The Apostle Paul, I have always thought, would be a straight xhtml guy - a designer who creates and controls his own site. “See with what large letters I write to you” - the man was was a Coder, no doubt. He created business tent-shops, so web design would be the contemporary equivalent in today's e-business world. Paul would have used a notebook PC.
Peter, on the other hand, employed Silvanus to write his first letter. He would have used an easy blogging system like Typepad, Blogger, SquareSpace, InkNoise. And Silvanus would have set him up with a blogging editor like Ecto for his Mac. Yes, Peter's Mac. . . iBook, to be exact.

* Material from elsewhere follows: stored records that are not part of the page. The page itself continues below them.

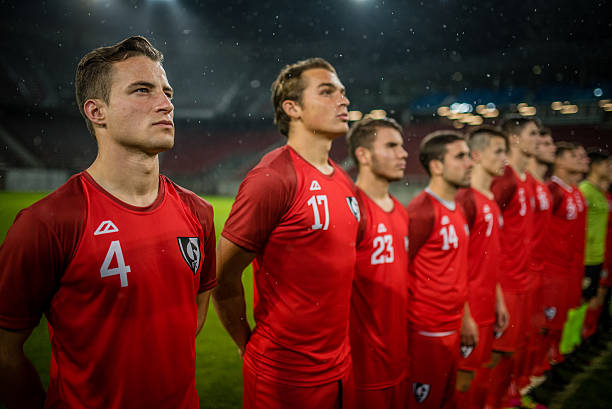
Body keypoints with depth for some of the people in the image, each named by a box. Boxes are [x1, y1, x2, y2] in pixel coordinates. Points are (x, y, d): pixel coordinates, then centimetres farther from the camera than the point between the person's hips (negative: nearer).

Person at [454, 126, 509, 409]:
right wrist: (464, 314, -17)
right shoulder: (466, 199, -15)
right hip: (469, 309, -8)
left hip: (487, 308, 8)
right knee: (464, 378, 4)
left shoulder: (492, 201, 11)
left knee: (481, 376, 17)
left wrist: (499, 301, 16)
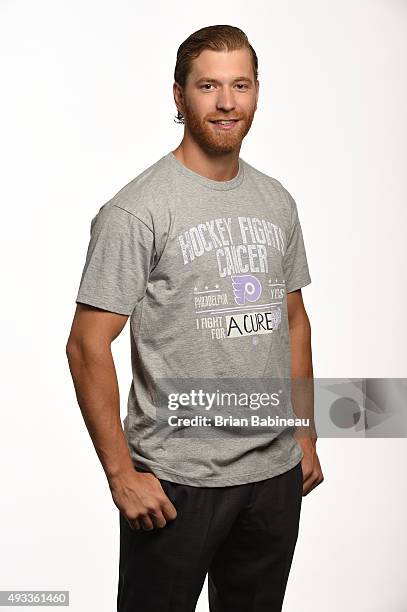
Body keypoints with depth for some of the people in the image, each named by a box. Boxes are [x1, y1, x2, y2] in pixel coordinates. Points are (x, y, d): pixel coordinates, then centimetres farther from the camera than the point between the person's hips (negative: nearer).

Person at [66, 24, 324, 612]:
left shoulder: (277, 201, 8)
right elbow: (87, 346, -14)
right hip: (176, 480, -6)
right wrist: (120, 472, -15)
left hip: (275, 473, 6)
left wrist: (305, 435, 13)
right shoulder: (137, 210, -13)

And What Would Jesus Do with all the blogging choices? I dont know . . . but if it was you thinking of blogging and not Jesus, you might check out the first stop for any budding theoblogian which is Jordon's Blog Round-up. And if you had more time, you would read some more thoughts on blogging from me and from Jordon.
Whoever said that i am addicted to the fashionably hip and cool was . . . ABSOLUTELY CORRECT!
Take a look at this. Lomography VJ'ing at the Pyramids, May 27 and 31. DJ Electronische and avantegarde arabic tunes. How cool is that? And since I have been posting Lomographs on their site since 2001, some of the 2 million images taken from their site and used in the presentation could be mine. (Very unlikely though) I wonder if they need any more VJ's.
“Google [the almighty search engine] relies mostly on two criteria: The number of sites that link to yours and, to a lesser degree, the content of your page as it relates to the keywords selected. (For example, the number of times the words appear on that page).” Greg Boser, Google hacker
A simple formula can be manipulated and a post by Wired this morning talks about a guy that hacks Google for a living and his company called WebGuerilla. As for me, I am not smart enough to spell “WebGuerilla” without looking it up and I have never even registered on a search engine, nor taken any steps to rise above the lowly rank assigned to me by the blogsophere. I refuse requests from people who offer to “increase my rating”. I guess you could call me a Cyber-Calvinist.